In the forum thread about Lib Tech snowboards, which board does walove call the stiffest of them all?

● SELECTED EXCERPT
##############################

You can check the Libs out at K5 up in Encinitas. I'm assuming you live in SD not South Dakota(they probably don't have the internet there yet) The Lynn has a mellow MTX. They have the Rice, Skunk, Lynn. Also Hansens has a bunch of Libs too.


----------



## DiamondCarver (Jan 27, 2009)

Burton sucks!


----------



## Qball (Jun 22, 2010)

DiamondCarver said:


> Burton sucks!


----------



## walove (May 1, 2009)

the phoenix (the lynn being slightly narrower and softer with 0.5" set back then the lando with 1" setback) has close to a 9m sidecut, good for high speed turns Good all mountain board. the trs and skunk apes( wide version of the trs) are true twins with a more freestyle focus, the dark series is a similar board with the "extra technology" and price. The Rice is stiffer then them all and will perform in freeride terrain. It it was me in your position i would go for the jamie lynn phoenix, just a great all mountain board.


----------



## new here (Nov 17, 2010)

*question*

Big decision here, Im 6'0 150 lbs. and sz 13 boot. Do I go with the Lib Technologies T.Rice Pro Model C2 BTX 161.5 board or the Lib Technologies Skunk Ape C2 BTX Snowboard - 157 Wide? I know I need a wide board because of the big feet but the Trice is already wide too. So will there be overhang with the Trice or what? any suggestions. Was prob goina go with the Union asdachi 3 bindings also. Please throw some advice my way. Peace


----------



## Lstarrasl (Mar 26, 2010)

new here said:


> Big decision here, Im 6'0 150 lbs. and sz 13 boot. Do I go with the Lib Technologies T.Rice Pro Model C2 BTX 161.5 board or the Lib Technologies Skunk Ape C2 BTX Snowboard - 157 Wide? I know I need a wide board because of the big feet but the Trice is already wide too. So will there be overhang with the Trice or what? any suggestions. Was prob goina go with the Union asdachi 3 bindings also. Please throw some advice my way. Peace


What kind of riding are you doing?


----------



## new here (Nov 17, 2010)

probably a little bit of park and some just down the mountain. The condiitions are goina be that of the east coast.


----------



## walove (May 1, 2009)

skunk ape it is, no question. It'll just be a more fun board to ride.


----------



## thecadgod (Nov 2, 2010)

So I cant speak for those other boards but I can talk about the TRS C2. Great board. Im love it. In the powder it is amazing. I cant wait till my next heli trip. The rocker on the nose keeps the nose outa the snow with ease. The magnatraction really digs in on the groom runs. The board turn with no effort in soft snow it is a great board in powder it is even better. On the hard pack groom snow it is a bit squirly. I can not hold the speeds I used to on the steep hard snow. The magnatraction helps hold a edge and is great. Thanks to everyone. Ride or die!

##############################

● DATA UNDER STUDY
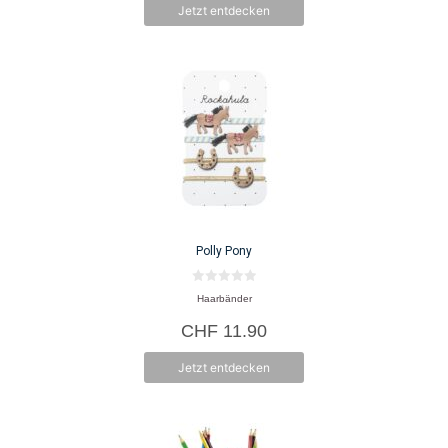
Jetzt entdecken
Polly Pony
0
Haarbänder
v
o
CHF
11.90
n
5
Jetzt entdecken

##############################

● SOLUTION BELOW
The Rice.